Let go of worldly things

By Father Joseph Breighner

Just when the caterpiller thought it was the end, it turned into a butterfly. Or, as Hazel Norwell Ailor put it: “The longing for a warm cocoon recedes as new worlds beckon eager butterflies.”

Before this month of November ends, a month dedicated to praying for the “poor souls” or at least the “souls of the faithful departed,” I wanted to say a word about life and death.

There are many beliefs about what happens after death. There are many “best sellers” about near-death experiences and “life after death.” Consistently, there are similarities – meeting a Being of Light, of experiencing unconditional love, of beauty all around. These are anecdotal – individual stories that help us to believe that, like the caterpiller, life transforms. There is “something beyond” – there is Someone beyond!

As Catholics we have a slightly diffferent take, or belief, about the experience. We believe in a “particular judgment,” a personal judgment as we meet God after death. (This is the “private audience” before experiencing the General Audience, the General Judgment at the end of time!)

Then, before the soul enters into permanent oneness with God, into heaven. there may be a purgatory, a time of purgation. As a child I thought more of this time as punishment, but I realize now that any pain involved is simply my still being identified with things of the world.

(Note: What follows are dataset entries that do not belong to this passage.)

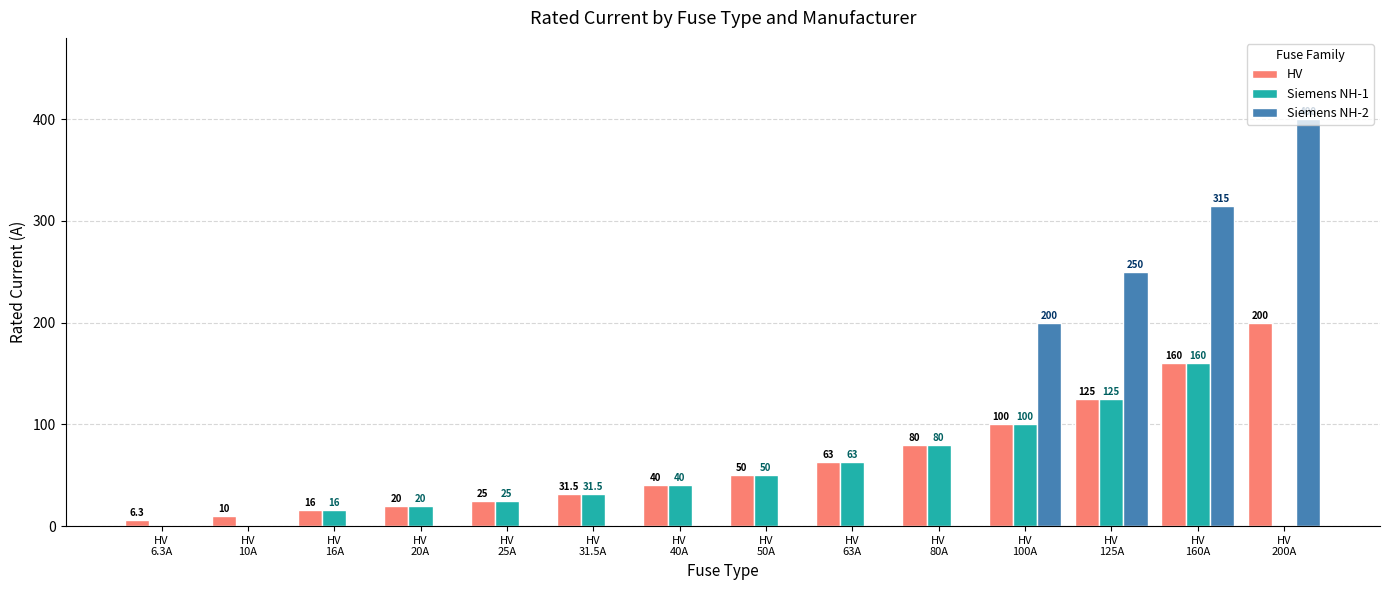

Which series has the largest total across all categories?

Siemens NH-2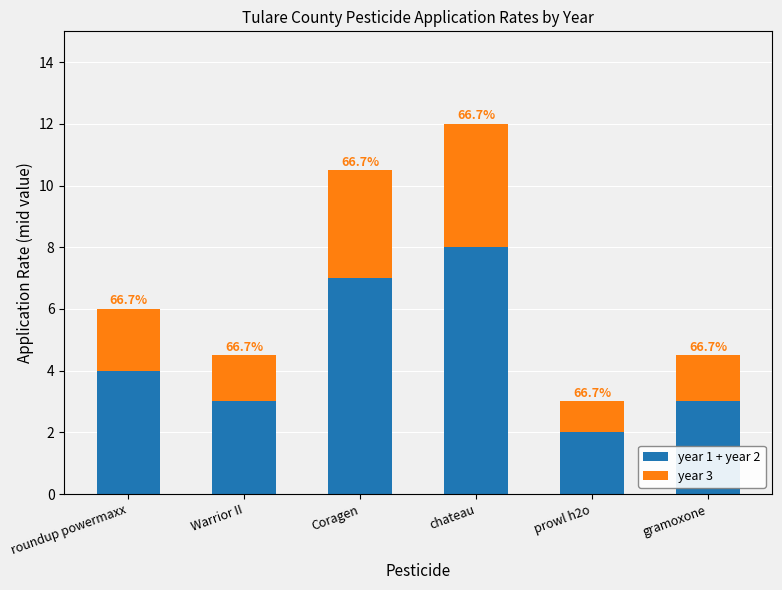

What are all the series names shown in the legend?

year 1 + year 2, year 3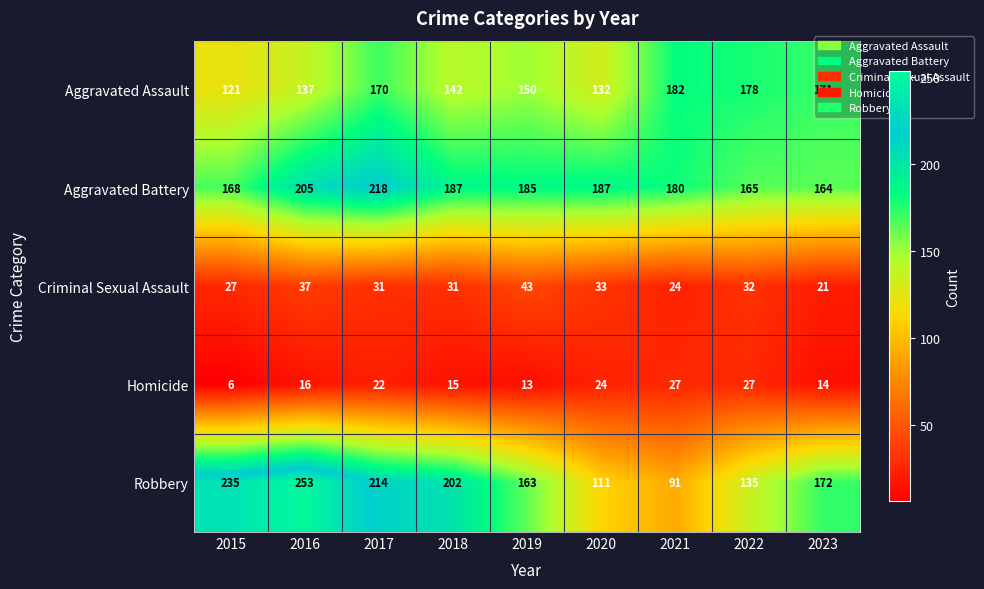

Which series has the widest spread of values?

Robbery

In other words, just as when we come in and out of the pouring rain, we first take off our raincoats and put down our umbrellas before we hug someone, so perhaps this is true with God. The “pain” is looking at all the things we have clung to that are less than God. The process of letting them go, a process of purgation, frees me to fully experience God.

Most of us have fairly strong attachments to various people, experiences, and things of this world. Our prayers for the dead are our efforts to send love to those people that they will be more easily freed from the attachments.

I’ve told the story before of the man who asked God if he could see heaven and hell. So God took him on a tour, first of hell. There were all these people, seated at long tables, the table piled high with delicious food, but all of the people had long utensils attached to the ends of their hands so that they couldn’t bring the food into their own mouths. All of the people we cursing and blaming God. It was a scene of misery.

Then God showed the man a scene of heaven. The setting was exactly the same – people seated at long tables, lots of delicious foods, long utensils attached to the ends of each hand. But, in heaven everyone was laughing and rejoicing and praising God. The difference was that, instead of trying to feed themselves, they reached across the table and fed the person across from them. We create our hell. We create our heaven.

Hell is total self absorption – no love. Heaven is total giving. Heaven is pure love. Heaven is seeing and loving God’s presence in everyone forever.

Purgatory is for those on the way to heaven. It is an experience, perhaps painful, of seeing all that we chose during life that was less than love. It’s a time of letting all that go.

Now is also our best preparation for eternity. We can see now in our lives all that is less than loving, and we can let those things go. It’s not always easy. Our habits and attachments can be very strong. The best part, however, is that I am not on my own. It’s not just me – the mind and the body. It is “I” the mind, body, and Spirit! There is a Higher Power – the Father above us. The Son, Jesus, with us. The Holy Spirit in us!

When we let go of holding on to the things of the world, and allow the presence of God to flow fully in us, through us, and around us, then heaven begins on earth! No purgatory necessary!